The goal is to create “a decentralized identity ecosystem where millions of organizations, billions of people, and countless devices can securely interact over an interoperable system built on standards and open source components,” says Bucher.

Lightning for identity

While global tech giants are hard at work developing private blockchain projects, Microsoft has taken a different tack — one that resonates with the open-source approach that the company has adopted over the last few years.

With no advertising network like Facebook or Google, Microsoft has less incentive to take control of user data for its own purposes, leaving the company free to develop on the public, permissionless Bitcoin blockchain. “It needs the strongest trust layer that doesn’t require centralized actors and that’s open public blockchains,” said Buchner.

While private blockchains like Microsoft’s Azure are able to process 100,000 transactions per second, as a decentralized public blockchain, Bitcoin lags behind at roughly ten transactions per second — nowhere near fast enough to service the volume that would be created by billions of decentralized digital identities.

To scale to the capacity needed, Microsoft has built Project ION as a Layer 2 network, described by Buchner as “spiritually akin to Lightning”, but with very different technical features — having no tokens and no signatories.

Using the underlying protocol Sidetree, ION batches transactions and anchors them with a single hash, increasing efficiency and pushing fees down to what would be just a “rounding error” to a billion-dollar company like Microsoft, which is expected to foot the bill.

Building out the network

Why is Microsoft prepared to make this investment? Because while the company might not make money from the blockchain infrastructure, it hopes to generate revenue from services that will eventually be built on the network. “We’re already an enterprise identity company. If we empower users and corporations with that sort of identity system, we can start making money in new ways with these services that are built on top,” said Buchner. “We’re interested in making really great phone calls, so we’re going to try and put up the telephone poles and the wire.”

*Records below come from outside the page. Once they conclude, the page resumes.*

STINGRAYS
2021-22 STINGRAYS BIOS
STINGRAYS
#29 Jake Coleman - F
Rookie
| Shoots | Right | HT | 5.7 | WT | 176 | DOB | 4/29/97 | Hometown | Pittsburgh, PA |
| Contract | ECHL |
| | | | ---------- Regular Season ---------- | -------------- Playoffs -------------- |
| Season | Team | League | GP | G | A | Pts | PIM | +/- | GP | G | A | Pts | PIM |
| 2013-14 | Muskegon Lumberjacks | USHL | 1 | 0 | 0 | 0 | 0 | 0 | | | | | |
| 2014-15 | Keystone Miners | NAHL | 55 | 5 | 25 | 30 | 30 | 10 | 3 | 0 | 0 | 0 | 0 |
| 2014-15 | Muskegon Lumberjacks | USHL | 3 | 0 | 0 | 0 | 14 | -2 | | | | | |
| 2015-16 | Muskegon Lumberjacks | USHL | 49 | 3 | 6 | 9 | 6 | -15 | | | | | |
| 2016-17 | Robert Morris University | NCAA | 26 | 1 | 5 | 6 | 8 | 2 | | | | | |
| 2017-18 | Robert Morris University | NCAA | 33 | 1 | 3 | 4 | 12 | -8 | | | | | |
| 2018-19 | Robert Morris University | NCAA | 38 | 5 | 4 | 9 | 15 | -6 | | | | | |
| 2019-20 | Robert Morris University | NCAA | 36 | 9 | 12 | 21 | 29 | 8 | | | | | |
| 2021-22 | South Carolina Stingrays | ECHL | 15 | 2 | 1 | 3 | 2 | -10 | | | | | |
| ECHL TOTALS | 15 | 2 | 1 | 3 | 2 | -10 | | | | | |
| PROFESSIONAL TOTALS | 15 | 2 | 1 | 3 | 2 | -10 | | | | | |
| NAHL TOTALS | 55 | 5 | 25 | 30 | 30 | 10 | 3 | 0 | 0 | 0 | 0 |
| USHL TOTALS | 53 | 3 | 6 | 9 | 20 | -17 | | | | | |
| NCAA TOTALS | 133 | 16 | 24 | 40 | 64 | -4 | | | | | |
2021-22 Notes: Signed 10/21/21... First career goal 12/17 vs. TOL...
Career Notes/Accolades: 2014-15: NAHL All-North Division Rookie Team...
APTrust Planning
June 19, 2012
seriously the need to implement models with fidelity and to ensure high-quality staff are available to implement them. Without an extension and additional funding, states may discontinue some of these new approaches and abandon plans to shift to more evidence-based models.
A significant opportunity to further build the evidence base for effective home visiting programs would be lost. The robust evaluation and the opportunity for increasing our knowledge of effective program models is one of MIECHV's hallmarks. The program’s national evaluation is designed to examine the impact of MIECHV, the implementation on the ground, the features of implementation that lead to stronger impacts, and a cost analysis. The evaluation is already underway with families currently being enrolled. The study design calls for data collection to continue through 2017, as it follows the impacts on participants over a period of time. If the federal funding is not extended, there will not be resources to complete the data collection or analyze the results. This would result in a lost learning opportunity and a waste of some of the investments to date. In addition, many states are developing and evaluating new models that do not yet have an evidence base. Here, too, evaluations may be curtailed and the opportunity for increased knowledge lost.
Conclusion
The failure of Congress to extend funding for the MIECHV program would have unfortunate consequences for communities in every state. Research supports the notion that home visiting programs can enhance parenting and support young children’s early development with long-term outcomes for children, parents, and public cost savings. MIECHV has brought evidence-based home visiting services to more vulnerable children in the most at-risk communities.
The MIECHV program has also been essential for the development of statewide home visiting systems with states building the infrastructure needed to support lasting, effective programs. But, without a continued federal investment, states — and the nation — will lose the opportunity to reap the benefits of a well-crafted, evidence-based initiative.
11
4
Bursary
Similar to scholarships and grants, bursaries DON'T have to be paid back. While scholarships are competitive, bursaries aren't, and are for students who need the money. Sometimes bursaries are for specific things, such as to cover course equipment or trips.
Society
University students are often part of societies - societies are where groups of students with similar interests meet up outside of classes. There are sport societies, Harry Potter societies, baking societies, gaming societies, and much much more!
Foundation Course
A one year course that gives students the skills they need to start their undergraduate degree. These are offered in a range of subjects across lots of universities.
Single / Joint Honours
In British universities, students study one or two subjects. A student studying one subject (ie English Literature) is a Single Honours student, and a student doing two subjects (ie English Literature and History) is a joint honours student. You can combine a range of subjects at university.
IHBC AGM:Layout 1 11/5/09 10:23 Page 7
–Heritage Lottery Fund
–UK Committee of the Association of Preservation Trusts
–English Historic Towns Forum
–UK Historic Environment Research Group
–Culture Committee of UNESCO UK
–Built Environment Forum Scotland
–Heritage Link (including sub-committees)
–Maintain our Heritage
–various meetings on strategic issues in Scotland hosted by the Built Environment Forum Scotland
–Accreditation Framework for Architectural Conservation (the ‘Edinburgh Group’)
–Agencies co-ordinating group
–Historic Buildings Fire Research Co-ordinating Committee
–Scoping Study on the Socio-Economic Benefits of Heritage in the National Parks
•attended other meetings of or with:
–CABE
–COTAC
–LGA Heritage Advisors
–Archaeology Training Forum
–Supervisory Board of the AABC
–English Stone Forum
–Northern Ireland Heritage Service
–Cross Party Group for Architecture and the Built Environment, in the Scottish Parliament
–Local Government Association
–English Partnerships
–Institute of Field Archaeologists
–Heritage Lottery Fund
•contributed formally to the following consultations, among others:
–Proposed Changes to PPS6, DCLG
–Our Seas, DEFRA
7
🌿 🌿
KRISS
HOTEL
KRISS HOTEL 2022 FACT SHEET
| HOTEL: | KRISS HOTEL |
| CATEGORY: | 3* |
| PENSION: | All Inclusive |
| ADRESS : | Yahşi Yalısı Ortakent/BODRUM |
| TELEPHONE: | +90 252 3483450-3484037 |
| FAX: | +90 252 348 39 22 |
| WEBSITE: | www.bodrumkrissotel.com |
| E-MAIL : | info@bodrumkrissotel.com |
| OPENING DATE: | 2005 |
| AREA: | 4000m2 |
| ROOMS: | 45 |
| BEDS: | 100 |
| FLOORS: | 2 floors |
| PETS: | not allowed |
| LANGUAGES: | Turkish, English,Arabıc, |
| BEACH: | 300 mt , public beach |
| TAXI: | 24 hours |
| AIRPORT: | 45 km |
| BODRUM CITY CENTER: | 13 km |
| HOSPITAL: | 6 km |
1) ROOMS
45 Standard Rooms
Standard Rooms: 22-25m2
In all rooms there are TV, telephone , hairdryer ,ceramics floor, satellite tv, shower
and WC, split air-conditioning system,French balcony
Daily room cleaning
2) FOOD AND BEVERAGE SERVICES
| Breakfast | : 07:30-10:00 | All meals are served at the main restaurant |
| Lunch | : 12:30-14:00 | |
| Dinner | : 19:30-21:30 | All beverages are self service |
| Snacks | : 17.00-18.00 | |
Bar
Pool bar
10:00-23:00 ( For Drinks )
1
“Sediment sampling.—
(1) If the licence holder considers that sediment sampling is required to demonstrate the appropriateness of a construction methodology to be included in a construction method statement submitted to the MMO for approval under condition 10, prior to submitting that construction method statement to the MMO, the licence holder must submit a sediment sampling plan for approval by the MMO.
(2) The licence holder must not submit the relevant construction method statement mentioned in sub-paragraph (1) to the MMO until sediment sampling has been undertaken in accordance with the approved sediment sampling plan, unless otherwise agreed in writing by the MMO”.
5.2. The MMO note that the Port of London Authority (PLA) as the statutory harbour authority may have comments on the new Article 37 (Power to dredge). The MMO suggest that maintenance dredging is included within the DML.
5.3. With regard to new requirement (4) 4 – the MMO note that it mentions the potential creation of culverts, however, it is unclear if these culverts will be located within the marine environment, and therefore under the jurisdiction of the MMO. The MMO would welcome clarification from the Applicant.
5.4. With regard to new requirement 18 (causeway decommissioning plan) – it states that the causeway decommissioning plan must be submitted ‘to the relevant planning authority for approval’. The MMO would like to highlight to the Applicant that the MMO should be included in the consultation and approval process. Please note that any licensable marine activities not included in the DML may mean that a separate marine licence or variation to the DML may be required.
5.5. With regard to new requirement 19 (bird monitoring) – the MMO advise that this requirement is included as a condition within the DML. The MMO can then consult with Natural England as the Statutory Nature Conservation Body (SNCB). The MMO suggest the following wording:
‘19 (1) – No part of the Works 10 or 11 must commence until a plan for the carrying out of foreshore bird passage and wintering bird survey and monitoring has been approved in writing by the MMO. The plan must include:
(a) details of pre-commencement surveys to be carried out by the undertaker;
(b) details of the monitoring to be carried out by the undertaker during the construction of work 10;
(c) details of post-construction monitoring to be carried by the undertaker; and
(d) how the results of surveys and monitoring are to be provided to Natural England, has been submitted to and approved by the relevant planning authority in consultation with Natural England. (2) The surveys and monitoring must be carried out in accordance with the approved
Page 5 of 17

These poles and wires, the nodes of the network, will be operated by Microsoft and its partners, which include global data company Equinix and Cloudflare — the internet performance and security company that boasts one of the world's largest networks. These companies are not expected to have a monopoly on either the network or the protocol, and just as permutations of the code are being adapted for the same purpose on Ethereum, anyone will be able to set up their own node and process the data for their own ID state changes.

Project ION is an early-stage project and for now, it is on the Bitcoin testnet only. Over the next few months, a mainnet launch is expected, but as Buchner concludes, it might be too late for those of us who already have personal data spread over the web. “I almost feel like for those of us born today, who have had our birth certificates minted already, we can’t put the cat back into the bag. But our children, the people to come, they will potentially have the opportunity to start afresh, with privacy baked into their life by default.”